Ce qu’il fallait éviter, c’était d’aller au-devant d’un conflit, mais il suffisait, pour cela, de ne pas laisser les chefs de la mission se tromper sur l’objectif qui leur était assigné. Toute ambiguïté devait être dissipée : une mission n’est pas une expédition. A cet effet, le caractère même de l’entreprise fut transformé. M. Liotard reçut le grade de gouverneur ; en cette qualité, le capitaine Marchand lui fut expressément subordonné.

Des instructions nouvelles, adressées à M. Liotard, furent rédigées. Le ministre des Colonies, après s’être concerté avec son collègue des Affaires étrangères, disait, dans ce document, daté du 23 juin : « La mission dont est chargé M. le capitaine Marchand ne saurait être considérée comme une entreprise militaire. Ce n’est pas avec les forces nécessairement réduites dont nous disposons dans ces régions que la pensée d’un projet de conquête pourrait être un seul instant acceptée. Il s’agit de maintenir strictement la ligne politique que, depuis deux ans, vous suivez avec persévérance et dont notre établissement dans le bassin du Nil doit être le couronnement… Il est bien entendu que vous aurez autorité sur tous les agens civils et militaires.
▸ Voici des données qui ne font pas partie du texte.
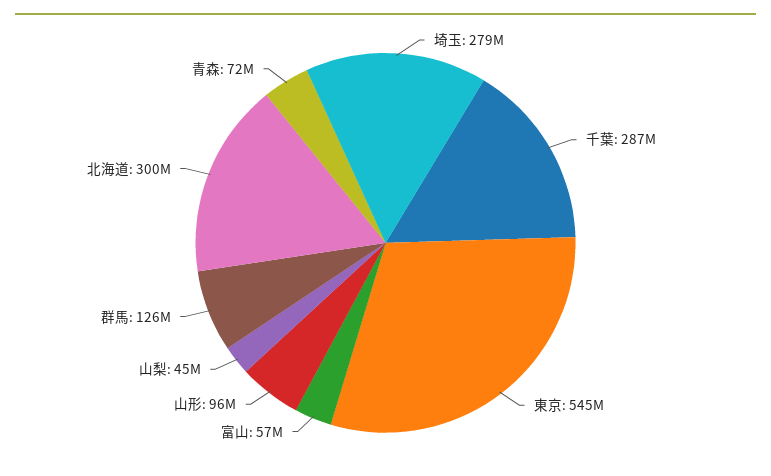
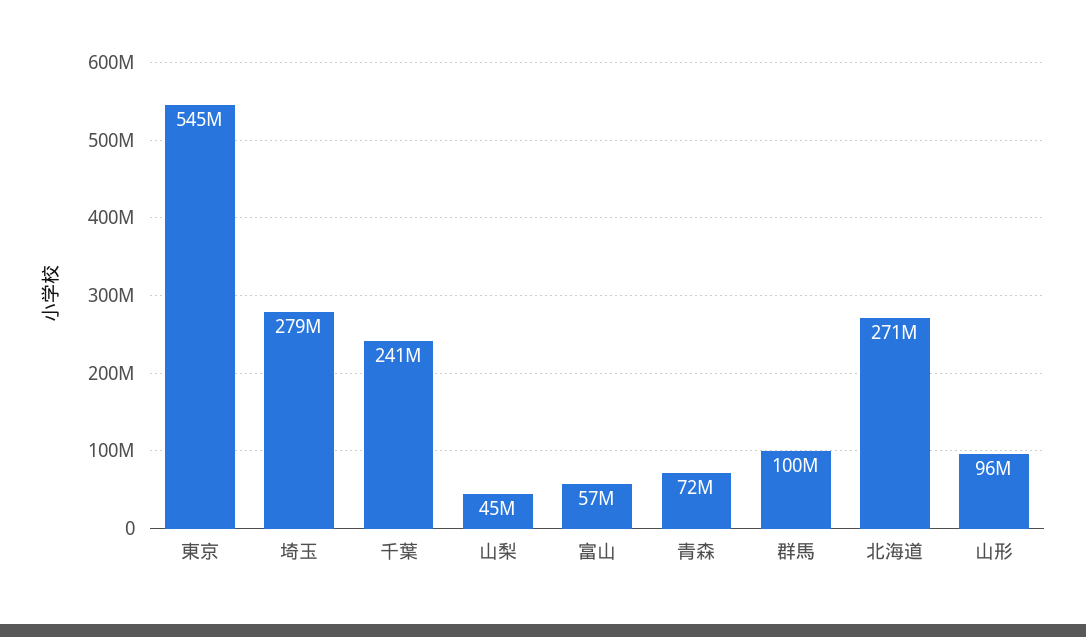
千葉: 287000000 -> 241000000
群馬: 126000000 -> 100000000
北海道: 300000000 -> 271000000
Il en sera ainsi de la mission Marchand. »

Par cette atténuation très caractérisée, on en revenait à la politique de M. Liotard. Le Cabinet Méline affirmait, en outre, la politique qu’il entendait suivre à l’égard de l’Angleterre, c’est-à-dire un retour pur et simple au programme laissé en suspens et qui consistait à chercher dans des arrangemens particuliers, et de cas en cas, un équivalent au règlement général dont le premier dessein avait échoué. En un mot, on essayait de ressaisir le fil toujours brisé, de cette difficile « négociation africaine. »


GABRIEL HANOTAUX.

  1. Discours de la Reine (août 1896). Bulletin de l’Afrique française, 1896, p. 277.